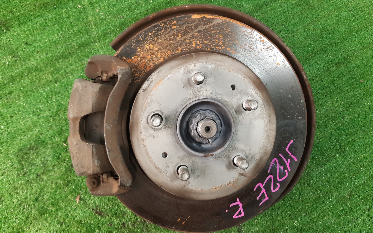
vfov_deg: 46.0
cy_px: 115
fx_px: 274
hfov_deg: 68.4
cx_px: 188
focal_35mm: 27
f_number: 2
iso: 276
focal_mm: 4.6
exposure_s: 1/33
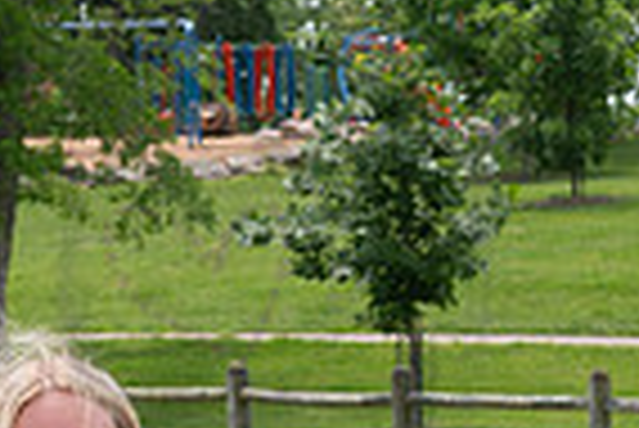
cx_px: 220
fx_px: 4744
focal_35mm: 267
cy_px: 807
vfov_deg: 5.1
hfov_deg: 7.7
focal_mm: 62
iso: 400
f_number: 9
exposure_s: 1/400
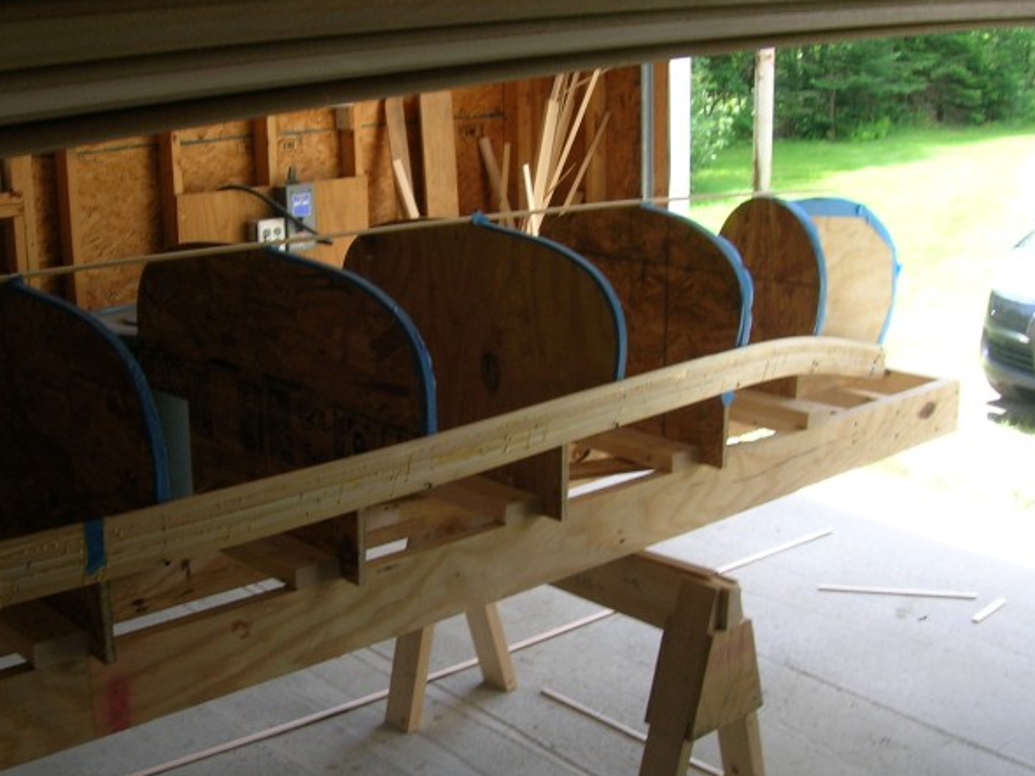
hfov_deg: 41.1
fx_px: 1375
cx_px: 415
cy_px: 420
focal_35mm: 46
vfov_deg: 31.5
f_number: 4.9
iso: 50
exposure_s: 1/37.8
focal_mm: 5.7
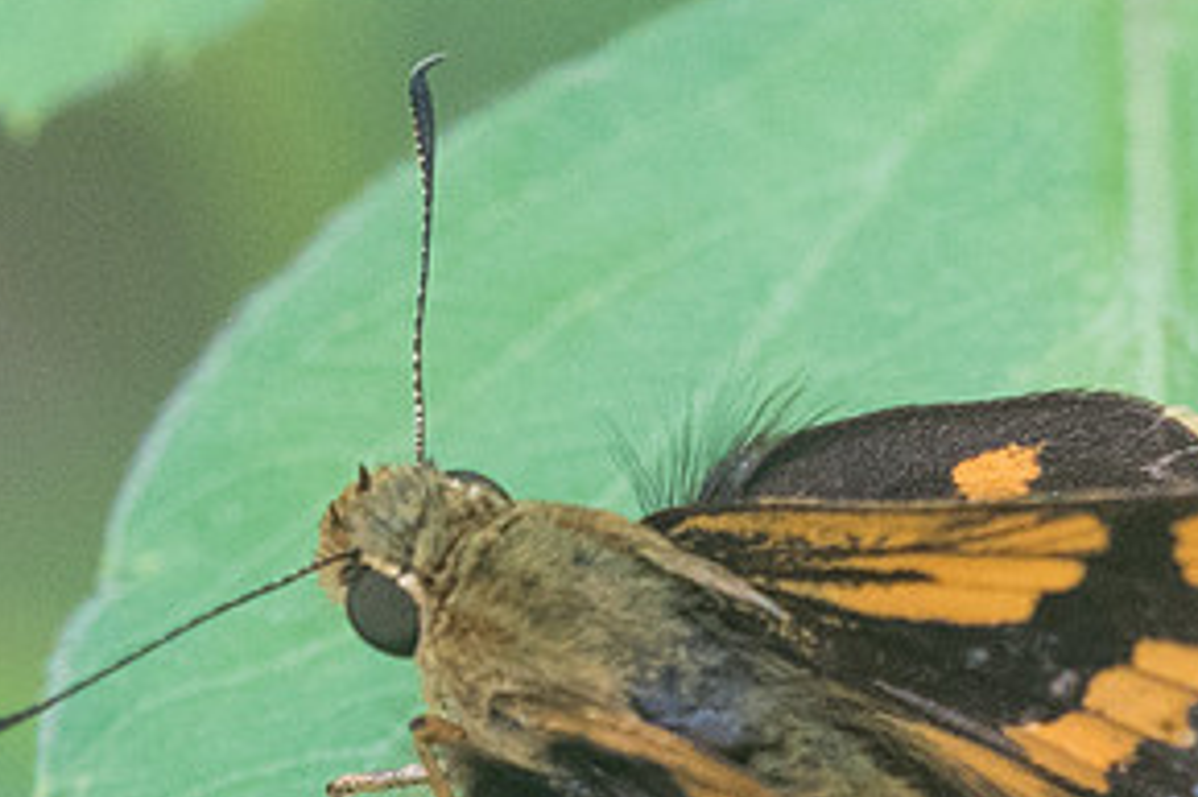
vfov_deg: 1.0
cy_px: 758
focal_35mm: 1364
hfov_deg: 1.5
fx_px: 45363
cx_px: 1060
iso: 800
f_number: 7.1
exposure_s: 1/400
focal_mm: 150
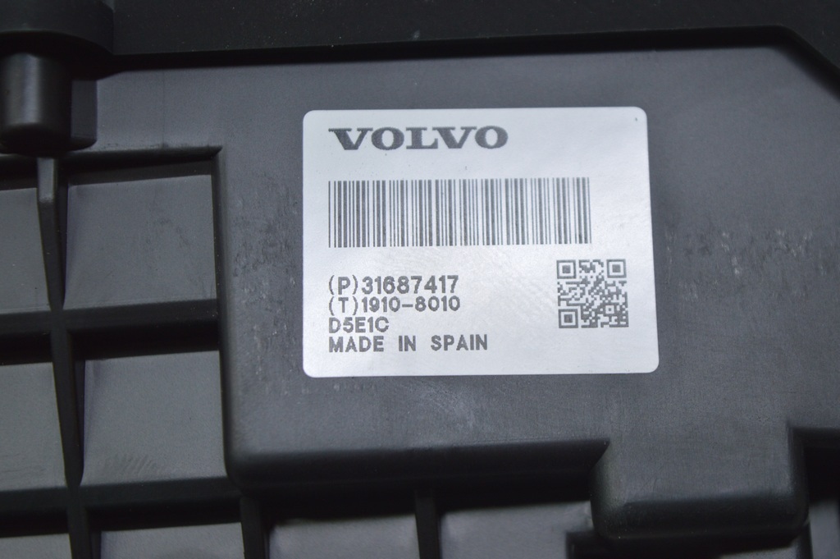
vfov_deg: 16.5
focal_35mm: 82
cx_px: 420
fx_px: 1923
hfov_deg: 24.6
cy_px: 280
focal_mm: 55
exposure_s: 1/40
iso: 400
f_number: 5.6
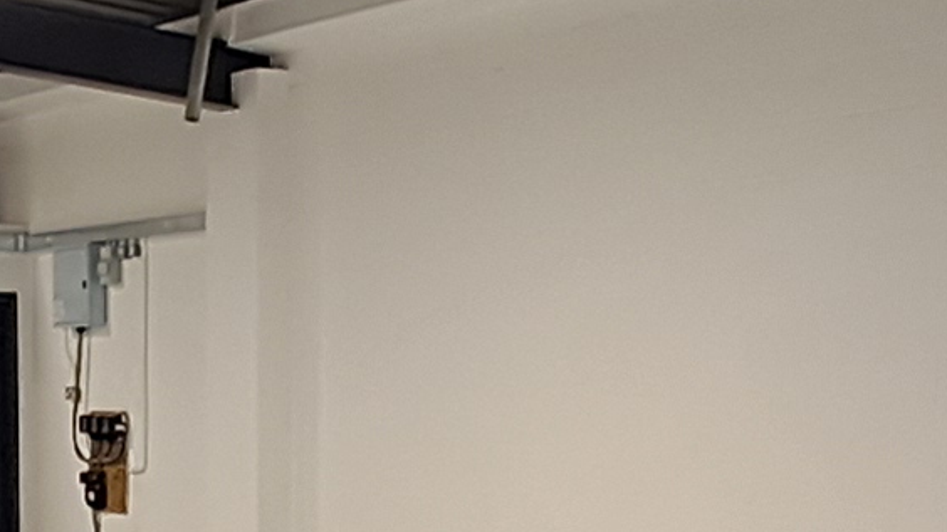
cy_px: 589
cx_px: -37
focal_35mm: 82
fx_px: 2059
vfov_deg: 14.4
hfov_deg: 24.5
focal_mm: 1.42
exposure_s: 1/50
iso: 100
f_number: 2.2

_DIRECTIVE_
With the pictures removed, the entries above should be transcribed exactly.

_OUTPUT_
vfov_deg: 46.0
cy_px: 115
fx_px: 274
hfov_deg: 68.4
cx_px: 188
focal_35mm: 27
f_number: 2
iso: 276
focal_mm: 4.6
exposure_s: 1/33
cx_px: 220
fx_px: 4744
focal_35mm: 267
cy_px: 807
vfov_deg: 5.1
hfov_deg: 7.7
focal_mm: 62
iso: 400
f_number: 9
exposure_s: 1/400
hfov_deg: 41.1
fx_px: 1375
cx_px: 415
cy_px: 420
focal_35mm: 46
vfov_deg: 31.5
f_number: 4.9
iso: 50
exposure_s: 1/37.8
focal_mm: 5.7
vfov_deg: 1.0
cy_px: 758
focal_35mm: 1364
hfov_deg: 1.5
fx_px: 45363
cx_px: 1060
iso: 800
f_number: 7.1
exposure_s: 1/400
focal_mm: 150
vfov_deg: 16.5
focal_35mm: 82
cx_px: 420
fx_px: 1923
hfov_deg: 24.6
cy_px: 280
focal_mm: 55
exposure_s: 1/40
iso: 400
f_number: 5.6
cy_px: 589
cx_px: -37
focal_35mm: 82
fx_px: 2059
vfov_deg: 14.4
hfov_deg: 24.5
focal_mm: 1.42
exposure_s: 1/50
iso: 100
f_number: 2.2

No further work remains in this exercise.